Éviter des interruptions de services

Le ministère de l’Enseignement supérieur prévoit d’autre part de créer un « cadre d’analyse spécifique » des projets qui lui sont soumis afin que ceux qui visent à éviter des « interruptions de services » dans des cégeps soient rapidement traités par l’État.

« Est-ce qu’on doit mieux évaluer les besoins pour éviter des interruptions de service ? La réponse, c’est oui. Pour moi, ces enjeux-là, c’est primordial. Ça va toujours être la priorité, la santé et la sécurité des étudiants et du personnel sur les campus », assure Pascale Déry. Elle donne l’exemple du cégep de Saint-Laurent, dont un pavillon a été fermé l’an dernier en raison de son piètre état. « Ce n’est pas vrai qu’on va lésiner sur les travaux d’entretien urgents qu’on a à faire sur certains collèges », affirme la ministre.
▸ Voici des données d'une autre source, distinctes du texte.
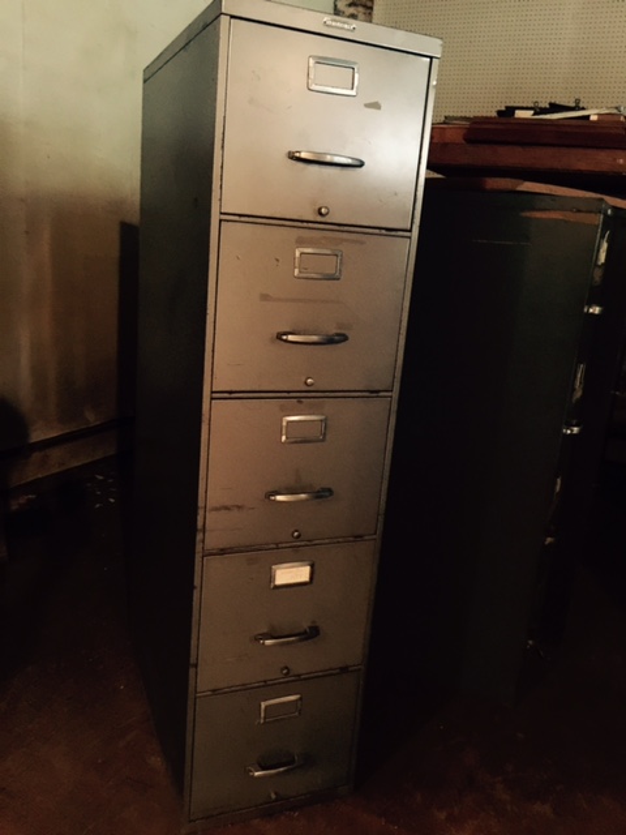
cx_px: 313
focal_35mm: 29
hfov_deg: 48.2
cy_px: 418
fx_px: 699
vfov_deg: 61.7
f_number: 2.2
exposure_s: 1/4
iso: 160
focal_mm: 4.15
Les cégeps dont les projets ne sont pas urgents devront toutefois faire preuve de patience, prévient Mme Déry. « Le rattrapage est tellement énorme que, à un moment donné, on ne peut pas tout faire en même temps. Les cégeps ont été bâtis en même temps, donc tout le monde arrive avec des projets d’infrastructure majeurs », souligne-t-elle.

Ainsi, même si les enveloppes vouées aux infrastructures collégiales ont été bonifiées dans les dernières années, le rattrapage à faire demeure « énorme », constate la ministre.